Avec Le mot de Cambronne (1937), Sacha Guitry (La Poison, Le roman d'un tricheur) verse complètement dans le « théâtre filmé », forme qui lui a souvent été reprochée, niant par là les initiatives de sa mise en scène mais aussi sa légitimité derrière la caméra. Cet opus a donc tendance à alimenter le dossier à charge dressé par les nombreux détracteurs. Ce moyen-métrage (36 minutes) a été tourné dans le décors et avec les acteurs de la pièce originale, centième comédie de Guitry comme il l'indique en introduction, où il dédie son œuvre à la mémoire d'Edmond Rostand. Le film se déroule donc dans une pièce unique, repose presque exclusivement sur ses dialogues et montre tout leur brio toc, sans que l'effervescence habituelle parvienne à imposer sa loi.

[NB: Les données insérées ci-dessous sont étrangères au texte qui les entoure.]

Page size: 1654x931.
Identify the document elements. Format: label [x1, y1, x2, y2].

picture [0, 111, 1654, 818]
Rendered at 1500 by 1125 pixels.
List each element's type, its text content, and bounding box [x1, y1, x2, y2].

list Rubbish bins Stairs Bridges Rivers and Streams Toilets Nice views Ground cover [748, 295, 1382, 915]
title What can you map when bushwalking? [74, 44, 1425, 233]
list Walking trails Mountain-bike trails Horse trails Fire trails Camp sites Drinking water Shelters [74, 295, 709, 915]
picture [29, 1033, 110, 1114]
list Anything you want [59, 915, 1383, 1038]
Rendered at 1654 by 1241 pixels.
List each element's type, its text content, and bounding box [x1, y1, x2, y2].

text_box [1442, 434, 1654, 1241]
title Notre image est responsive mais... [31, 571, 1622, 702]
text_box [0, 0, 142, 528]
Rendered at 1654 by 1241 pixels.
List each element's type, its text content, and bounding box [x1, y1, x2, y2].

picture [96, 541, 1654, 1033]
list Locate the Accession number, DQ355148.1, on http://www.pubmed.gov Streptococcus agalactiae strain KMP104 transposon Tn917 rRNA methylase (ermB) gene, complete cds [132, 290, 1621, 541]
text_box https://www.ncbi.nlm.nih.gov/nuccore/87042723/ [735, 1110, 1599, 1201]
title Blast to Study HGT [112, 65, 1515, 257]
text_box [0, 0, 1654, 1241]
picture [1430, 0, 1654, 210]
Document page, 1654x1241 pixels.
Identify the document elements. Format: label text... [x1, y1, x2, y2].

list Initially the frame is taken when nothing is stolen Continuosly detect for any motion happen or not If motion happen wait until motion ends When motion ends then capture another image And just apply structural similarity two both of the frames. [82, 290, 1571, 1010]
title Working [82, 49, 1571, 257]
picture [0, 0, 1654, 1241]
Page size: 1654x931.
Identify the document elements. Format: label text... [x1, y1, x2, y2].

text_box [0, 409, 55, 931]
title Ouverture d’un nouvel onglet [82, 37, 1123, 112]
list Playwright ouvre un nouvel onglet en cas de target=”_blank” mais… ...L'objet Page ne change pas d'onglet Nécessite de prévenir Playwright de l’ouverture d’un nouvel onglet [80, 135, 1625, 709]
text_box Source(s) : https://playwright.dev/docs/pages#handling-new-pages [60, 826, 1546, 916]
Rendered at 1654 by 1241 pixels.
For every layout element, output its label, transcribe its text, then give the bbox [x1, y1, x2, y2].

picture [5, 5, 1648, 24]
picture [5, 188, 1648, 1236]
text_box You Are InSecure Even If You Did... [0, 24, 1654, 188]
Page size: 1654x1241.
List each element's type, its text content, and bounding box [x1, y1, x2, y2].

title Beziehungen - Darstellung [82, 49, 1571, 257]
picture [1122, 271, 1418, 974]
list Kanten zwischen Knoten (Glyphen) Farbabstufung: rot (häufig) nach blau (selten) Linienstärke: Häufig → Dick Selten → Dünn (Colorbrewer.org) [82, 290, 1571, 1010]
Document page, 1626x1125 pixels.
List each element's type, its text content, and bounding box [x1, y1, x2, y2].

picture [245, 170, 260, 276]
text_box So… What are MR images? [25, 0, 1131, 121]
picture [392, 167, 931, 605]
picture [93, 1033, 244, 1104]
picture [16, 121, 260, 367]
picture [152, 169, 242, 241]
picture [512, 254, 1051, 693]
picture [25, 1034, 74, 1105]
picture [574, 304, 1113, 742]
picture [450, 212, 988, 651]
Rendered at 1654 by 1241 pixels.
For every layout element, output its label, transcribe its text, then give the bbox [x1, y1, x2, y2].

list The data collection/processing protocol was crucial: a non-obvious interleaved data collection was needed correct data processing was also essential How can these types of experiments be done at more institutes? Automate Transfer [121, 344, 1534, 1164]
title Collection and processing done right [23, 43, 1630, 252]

Le titre fait référence à une expression française et au mot « merde », répartie bien laconique du général Pierre Cambronne face à l'adversaire britannique qui venait d'en venir à bout. Le fil conducteur est la pression mise par l'épouse de Cambronne (interprétée par Marguerite Moreno) sur son mari pour connaître ce fameux mot. Nous sommes en 1821 et cette dame anglaise vit avec le général déchu dans la campagne nantaise. Elle est plus vieille que lui et a bien le triple de l'âge de la jeune bonne, une fille ravie et mutique interprétée par Jacqueline Delubac ; Guitry coupe la parole mais zoome sur son amante (à ses côtés sur le grand écran dès 1935 avec Bonne chance) et lui laisse le mot de la fin. Il arrive si tard qu'on ne l'attendait plus.
Le mot de Cambronne est une bagatelle, bien lustrée dans le texte mais sans grande pertinence, fonctionnant sur un jeu trop futile même pour une si courte durée ; c'est logique qu'il soit parfois perdu de vue et qu'il ne s'agisse que de meubler en chemin. La participation de Paulice Carton est excellente mais rigoureusement inutile. Le spectateur a le plaisir d'écouter : il y a des punchline intelligentes même si carrément creuses ; quelquefois, du potache maniéré. Les circonstances amènent Guitry à galvauder voire à inhiber son style. Le seul petit moment de folie (lorsque Guitry/Cambronne survient et entame une petite chorégraphie aberrante avec la bonne) est aussi l'unique entracte physique ; cette bouffée d'hystérie gratuite est rafraîchissante au milieu de tant de bavardages sans direction (aussitôt après Guitry se lance dans un laïus robotisé complètement aberrant).